[Stored data entries]
[Start of section]

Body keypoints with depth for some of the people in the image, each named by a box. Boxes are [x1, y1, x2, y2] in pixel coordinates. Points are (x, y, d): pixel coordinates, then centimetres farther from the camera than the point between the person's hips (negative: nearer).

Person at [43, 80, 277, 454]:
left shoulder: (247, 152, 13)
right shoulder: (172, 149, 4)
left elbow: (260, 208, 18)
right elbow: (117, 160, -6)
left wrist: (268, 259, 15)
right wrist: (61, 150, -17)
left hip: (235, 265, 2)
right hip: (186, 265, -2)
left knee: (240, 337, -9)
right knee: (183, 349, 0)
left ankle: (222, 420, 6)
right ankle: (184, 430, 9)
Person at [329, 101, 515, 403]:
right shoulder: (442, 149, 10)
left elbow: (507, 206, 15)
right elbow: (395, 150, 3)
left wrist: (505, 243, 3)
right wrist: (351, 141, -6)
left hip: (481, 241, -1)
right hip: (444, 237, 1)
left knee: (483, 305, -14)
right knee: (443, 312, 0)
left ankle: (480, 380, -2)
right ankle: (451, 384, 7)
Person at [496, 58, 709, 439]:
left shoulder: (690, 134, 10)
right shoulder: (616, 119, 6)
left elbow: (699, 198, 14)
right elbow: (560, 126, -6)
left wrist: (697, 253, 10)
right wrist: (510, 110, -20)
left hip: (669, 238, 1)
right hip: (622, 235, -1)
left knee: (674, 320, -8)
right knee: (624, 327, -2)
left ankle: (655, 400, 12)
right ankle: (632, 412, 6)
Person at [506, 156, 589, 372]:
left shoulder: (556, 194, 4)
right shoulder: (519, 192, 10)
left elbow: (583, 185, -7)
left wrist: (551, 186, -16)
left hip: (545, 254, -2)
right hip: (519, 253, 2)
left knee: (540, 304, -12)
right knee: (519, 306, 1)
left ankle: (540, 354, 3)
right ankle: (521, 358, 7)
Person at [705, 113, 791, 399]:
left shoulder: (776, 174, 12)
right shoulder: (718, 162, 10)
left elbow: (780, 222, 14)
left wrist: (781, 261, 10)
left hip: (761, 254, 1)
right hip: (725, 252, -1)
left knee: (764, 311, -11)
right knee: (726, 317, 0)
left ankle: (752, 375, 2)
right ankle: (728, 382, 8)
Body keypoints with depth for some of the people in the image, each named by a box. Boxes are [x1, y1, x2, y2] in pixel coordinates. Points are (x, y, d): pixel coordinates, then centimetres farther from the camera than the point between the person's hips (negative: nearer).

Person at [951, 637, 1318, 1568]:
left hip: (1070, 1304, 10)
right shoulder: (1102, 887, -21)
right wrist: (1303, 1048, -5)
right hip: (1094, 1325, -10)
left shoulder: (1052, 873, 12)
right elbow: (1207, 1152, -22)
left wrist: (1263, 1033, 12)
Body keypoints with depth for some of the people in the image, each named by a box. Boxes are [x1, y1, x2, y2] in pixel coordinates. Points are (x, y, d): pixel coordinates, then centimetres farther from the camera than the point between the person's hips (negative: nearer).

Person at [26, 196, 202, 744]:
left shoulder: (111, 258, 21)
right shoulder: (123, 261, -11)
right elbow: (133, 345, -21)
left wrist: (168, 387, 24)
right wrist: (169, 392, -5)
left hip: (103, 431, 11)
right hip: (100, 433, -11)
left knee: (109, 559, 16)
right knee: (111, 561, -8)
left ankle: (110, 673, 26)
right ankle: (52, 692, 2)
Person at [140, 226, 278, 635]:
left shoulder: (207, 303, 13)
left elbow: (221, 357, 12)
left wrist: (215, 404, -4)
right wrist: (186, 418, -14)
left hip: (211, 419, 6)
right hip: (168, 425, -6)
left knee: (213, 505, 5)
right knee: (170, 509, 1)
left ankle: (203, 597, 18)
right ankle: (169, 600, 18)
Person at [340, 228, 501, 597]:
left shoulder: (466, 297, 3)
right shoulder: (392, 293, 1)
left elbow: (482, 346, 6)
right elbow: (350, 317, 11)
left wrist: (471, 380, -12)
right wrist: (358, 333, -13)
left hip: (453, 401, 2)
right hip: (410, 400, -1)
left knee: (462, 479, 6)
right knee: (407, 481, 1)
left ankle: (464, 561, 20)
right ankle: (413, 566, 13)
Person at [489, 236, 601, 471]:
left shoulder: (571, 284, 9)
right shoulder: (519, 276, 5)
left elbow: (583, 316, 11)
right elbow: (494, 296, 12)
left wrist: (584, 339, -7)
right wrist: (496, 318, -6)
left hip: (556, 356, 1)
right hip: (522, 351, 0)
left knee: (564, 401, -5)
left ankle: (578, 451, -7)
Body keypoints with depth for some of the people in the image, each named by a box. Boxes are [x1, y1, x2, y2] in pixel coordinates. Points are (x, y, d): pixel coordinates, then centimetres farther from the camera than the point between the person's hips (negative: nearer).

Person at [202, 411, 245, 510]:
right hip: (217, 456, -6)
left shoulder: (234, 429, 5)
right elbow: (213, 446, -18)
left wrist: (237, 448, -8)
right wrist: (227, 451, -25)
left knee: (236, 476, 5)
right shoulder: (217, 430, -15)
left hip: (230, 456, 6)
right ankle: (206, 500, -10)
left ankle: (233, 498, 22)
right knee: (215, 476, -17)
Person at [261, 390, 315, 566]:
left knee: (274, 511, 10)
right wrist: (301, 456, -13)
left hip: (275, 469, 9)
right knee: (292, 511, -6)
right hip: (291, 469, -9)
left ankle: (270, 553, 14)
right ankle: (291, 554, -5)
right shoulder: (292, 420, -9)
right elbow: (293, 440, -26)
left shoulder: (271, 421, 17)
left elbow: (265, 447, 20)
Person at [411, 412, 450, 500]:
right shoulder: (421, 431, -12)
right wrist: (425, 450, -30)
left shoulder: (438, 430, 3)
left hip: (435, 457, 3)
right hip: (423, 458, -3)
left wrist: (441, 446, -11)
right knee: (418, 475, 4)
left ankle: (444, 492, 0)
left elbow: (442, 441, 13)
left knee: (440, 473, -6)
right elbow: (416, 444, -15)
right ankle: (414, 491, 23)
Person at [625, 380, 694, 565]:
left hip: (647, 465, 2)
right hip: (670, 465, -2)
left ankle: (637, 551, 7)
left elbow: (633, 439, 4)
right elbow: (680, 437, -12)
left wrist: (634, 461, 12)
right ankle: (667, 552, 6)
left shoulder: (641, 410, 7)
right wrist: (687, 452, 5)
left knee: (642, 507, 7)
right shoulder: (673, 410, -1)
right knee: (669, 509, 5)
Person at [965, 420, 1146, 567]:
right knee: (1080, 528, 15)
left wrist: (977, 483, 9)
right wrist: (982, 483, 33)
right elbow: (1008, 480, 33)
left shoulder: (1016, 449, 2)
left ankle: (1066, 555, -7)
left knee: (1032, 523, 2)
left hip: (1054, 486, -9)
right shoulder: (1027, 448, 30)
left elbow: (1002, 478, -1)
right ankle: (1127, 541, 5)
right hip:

[End of section]

> WHAT TO WORK ON: Rewrite the lines from the one with "left ankle: (222, 420, 6)" through the one with "left knee: (540, 304, -12)", both included, shifting every number in the keypoint triples (x, y and depth) by adding -87 and copying all other text on those lines unchanged.

> EXERCISE RESPONSE:
left ankle: (135, 333, -81)
right ankle: (97, 343, -78)
Person at [329, 101, 515, 403]:
right shoulder: (355, 62, -77)
left elbow: (420, 119, -72)
right elbow: (308, 63, -84)
left wrist: (418, 156, -84)
right wrist: (264, 54, -93)
left hip: (394, 154, -88)
right hip: (357, 150, -86)
left knee: (396, 218, -101)
right knee: (356, 225, -87)
left ankle: (393, 293, -89)
right ankle: (364, 297, -80)
Person at [496, 58, 709, 439]:
left shoulder: (603, 47, -77)
right shoulder: (529, 32, -81)
left elbow: (612, 111, -73)
right elbow: (473, 39, -93)
left wrist: (610, 166, -77)
right wrist: (423, 23, -107)
left hip: (582, 151, -86)
right hip: (535, 148, -88)
left knee: (587, 233, -95)
right knee: (537, 240, -89)
left ankle: (568, 313, -75)
right ankle: (545, 325, -81)
Person at [506, 156, 589, 372]:
left shoulder: (469, 107, -83)
right shoulder: (432, 105, -77)
left elbow: (496, 98, -94)
left wrist: (464, 99, -103)
left hip: (458, 167, -89)
right hip: (432, 166, -85)
left knee: (453, 217, -99)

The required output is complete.